一个可疑的起点--对班主任的考古探索_政治论文

可疑的起点——《班主任》的考古学探究,本文主要内容关键词为:考古学论文,可疑论文,班主任论文,起点论文,此文献不代表本站观点,内容供学术参考,文章仅供参考阅读下载。

主持人:程光炜 李杨

一、文学史写作:《班主任》尴尬处境和背后的问题

本文所要讨论的是刘心武发表在一九七七年十一月《人民文学》上的短篇小说《班主任》,在今天的语境下重新讨论这个作品,是试图对“新时期”的开端做一个重构;显然,《班主任》在“新时期”文学史上有着一个特殊的地位。“新时期”作为一个政治概念的提出首先是在一九七七年八月的中国共产党第十一次全国代表大会上,很快文学界就自觉地把“文革”后的文学称为“新时期”文学。《班主任》发表在这次政治命名的三个月以后并产生了巨大的影响,因而很自然地被视为新时期文学的发轫之作。它被视为“三只报春的燕子”之一①,并通常被看作新时期文学开端的标志。

练习任务:
**1)** 用两句话概括上面这段关于《班主任》的原文。
**2)** 从关于《班主任》的原文中摘出从"一、文学史写作:《班主任》尴尬处境和背后的问题"到"被看作新时期文学开端的标志。"的部分,一字不改地抄下来。

所给清单:
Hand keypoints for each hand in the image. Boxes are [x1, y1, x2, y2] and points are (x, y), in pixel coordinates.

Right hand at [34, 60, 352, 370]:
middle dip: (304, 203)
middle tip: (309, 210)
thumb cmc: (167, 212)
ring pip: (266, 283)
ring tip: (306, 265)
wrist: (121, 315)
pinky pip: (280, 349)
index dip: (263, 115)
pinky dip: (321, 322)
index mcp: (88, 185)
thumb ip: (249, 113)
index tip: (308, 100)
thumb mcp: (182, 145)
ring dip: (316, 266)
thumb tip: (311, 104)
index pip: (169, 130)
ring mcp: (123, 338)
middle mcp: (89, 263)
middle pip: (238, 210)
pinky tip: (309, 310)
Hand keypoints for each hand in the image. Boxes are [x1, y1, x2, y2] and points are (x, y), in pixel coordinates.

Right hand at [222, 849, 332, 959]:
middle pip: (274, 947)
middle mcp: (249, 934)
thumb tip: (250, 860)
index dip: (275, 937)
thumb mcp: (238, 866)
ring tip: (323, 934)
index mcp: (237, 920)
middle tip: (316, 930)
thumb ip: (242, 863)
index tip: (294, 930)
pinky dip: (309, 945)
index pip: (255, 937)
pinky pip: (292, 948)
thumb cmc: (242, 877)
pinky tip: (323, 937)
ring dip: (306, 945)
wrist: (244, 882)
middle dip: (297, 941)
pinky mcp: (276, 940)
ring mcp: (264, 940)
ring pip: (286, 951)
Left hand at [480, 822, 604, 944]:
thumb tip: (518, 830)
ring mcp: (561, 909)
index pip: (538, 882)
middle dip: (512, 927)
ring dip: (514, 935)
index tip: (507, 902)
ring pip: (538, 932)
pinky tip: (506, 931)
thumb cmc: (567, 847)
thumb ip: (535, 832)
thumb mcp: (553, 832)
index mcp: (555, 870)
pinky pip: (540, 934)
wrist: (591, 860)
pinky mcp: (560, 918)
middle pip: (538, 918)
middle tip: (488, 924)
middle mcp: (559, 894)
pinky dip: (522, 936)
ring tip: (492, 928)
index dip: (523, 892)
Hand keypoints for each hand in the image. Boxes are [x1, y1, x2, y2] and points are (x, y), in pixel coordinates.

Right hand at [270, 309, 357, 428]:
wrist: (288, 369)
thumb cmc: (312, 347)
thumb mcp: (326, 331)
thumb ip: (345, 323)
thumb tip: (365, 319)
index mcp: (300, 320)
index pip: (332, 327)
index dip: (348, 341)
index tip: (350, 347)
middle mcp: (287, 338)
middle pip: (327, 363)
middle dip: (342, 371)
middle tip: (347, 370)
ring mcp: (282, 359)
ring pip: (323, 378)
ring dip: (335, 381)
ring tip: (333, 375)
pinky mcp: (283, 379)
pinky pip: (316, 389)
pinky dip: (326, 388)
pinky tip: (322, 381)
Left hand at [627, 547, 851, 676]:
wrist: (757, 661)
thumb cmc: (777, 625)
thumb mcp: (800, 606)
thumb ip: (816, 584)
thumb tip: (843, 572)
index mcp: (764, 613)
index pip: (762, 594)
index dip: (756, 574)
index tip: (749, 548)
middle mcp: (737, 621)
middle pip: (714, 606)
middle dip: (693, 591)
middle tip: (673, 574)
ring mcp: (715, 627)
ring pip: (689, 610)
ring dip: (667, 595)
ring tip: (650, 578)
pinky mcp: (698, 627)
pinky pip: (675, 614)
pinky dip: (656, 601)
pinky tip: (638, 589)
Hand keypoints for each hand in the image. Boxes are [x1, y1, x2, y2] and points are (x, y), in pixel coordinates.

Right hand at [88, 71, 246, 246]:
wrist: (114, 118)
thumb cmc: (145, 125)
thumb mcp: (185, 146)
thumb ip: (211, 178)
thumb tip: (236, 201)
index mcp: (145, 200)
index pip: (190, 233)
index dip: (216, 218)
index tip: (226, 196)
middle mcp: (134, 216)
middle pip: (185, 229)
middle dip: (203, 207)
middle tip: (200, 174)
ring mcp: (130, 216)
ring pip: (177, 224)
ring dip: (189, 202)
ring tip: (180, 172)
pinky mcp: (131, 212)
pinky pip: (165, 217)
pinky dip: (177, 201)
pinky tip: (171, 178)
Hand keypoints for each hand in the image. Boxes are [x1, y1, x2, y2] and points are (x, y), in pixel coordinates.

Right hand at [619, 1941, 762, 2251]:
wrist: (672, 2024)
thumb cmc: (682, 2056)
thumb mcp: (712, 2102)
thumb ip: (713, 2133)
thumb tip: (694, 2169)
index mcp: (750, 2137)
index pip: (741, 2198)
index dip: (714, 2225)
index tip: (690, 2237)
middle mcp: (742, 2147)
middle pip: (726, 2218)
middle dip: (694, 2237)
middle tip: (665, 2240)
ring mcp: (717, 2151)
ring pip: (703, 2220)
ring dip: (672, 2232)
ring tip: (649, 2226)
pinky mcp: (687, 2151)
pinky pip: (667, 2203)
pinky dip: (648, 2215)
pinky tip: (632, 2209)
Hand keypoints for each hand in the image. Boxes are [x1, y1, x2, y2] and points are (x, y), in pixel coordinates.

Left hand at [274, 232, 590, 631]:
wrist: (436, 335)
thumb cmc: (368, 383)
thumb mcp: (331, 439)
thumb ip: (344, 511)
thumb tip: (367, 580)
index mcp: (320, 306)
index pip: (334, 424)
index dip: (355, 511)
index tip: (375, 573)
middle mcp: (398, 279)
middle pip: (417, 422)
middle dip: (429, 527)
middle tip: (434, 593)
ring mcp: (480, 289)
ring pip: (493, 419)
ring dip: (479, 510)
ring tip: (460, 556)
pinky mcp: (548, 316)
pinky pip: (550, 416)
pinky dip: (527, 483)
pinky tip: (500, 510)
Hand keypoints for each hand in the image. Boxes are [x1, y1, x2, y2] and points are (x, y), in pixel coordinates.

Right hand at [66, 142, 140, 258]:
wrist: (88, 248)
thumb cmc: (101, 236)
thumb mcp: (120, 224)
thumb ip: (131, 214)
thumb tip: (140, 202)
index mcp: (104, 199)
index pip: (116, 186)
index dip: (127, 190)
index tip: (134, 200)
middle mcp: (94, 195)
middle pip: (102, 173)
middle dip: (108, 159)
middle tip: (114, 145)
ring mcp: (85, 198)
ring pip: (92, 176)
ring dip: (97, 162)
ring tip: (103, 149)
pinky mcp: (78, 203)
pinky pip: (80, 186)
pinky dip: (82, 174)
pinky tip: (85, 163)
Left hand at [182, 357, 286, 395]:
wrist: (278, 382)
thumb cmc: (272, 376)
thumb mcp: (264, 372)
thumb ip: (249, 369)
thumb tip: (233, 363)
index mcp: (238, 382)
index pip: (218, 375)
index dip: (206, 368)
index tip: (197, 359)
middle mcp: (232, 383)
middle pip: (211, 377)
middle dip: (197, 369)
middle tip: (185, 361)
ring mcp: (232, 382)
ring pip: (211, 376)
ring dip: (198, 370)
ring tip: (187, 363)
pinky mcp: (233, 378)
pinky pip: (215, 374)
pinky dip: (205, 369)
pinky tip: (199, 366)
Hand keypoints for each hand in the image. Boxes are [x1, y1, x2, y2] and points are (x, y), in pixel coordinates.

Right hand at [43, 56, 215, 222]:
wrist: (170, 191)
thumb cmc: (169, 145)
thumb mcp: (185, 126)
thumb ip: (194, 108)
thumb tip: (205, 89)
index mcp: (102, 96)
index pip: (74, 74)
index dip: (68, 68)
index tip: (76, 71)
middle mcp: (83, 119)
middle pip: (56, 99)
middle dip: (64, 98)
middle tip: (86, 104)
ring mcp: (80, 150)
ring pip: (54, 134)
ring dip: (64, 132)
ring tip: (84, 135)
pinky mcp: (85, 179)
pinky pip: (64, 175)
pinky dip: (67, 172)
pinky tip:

练习答案:
**1)** 这段文字讨论刘心武一九七七年十一月发表在《人民文学》上的短篇小说《班主任》,意在重构"新时期"的开端。《班主任》在"新时期"这一政治概念于中共十一大提出三个月后发表,并产生巨大影响,因而被视为新时期文学的发轫之作和开端的标志。

**2)**
一、文学史写作:《班主任》尴尬处境和背后的问题

本文所要讨论的是刘心武发表在一九七七年十一月《人民文学》上的短篇小说《班主任》,在今天的语境下重新讨论这个作品,是试图对“新时期”的开端做一个重构;显然,《班主任》在“新时期”文学史上有着一个特殊的地位。“新时期”作为一个政治概念的提出首先是在一九七七年八月的中国共产党第十一次全国代表大会上,很快文学界就自觉地把“文革”后的文学称为“新时期”文学。《班主任》发表在这次政治命名的三个月以后并产生了巨大的影响,因而很自然地被视为新时期文学的发轫之作。它被视为“三只报春的燕子”之一①,并通常被看作新时期文学开端的标志。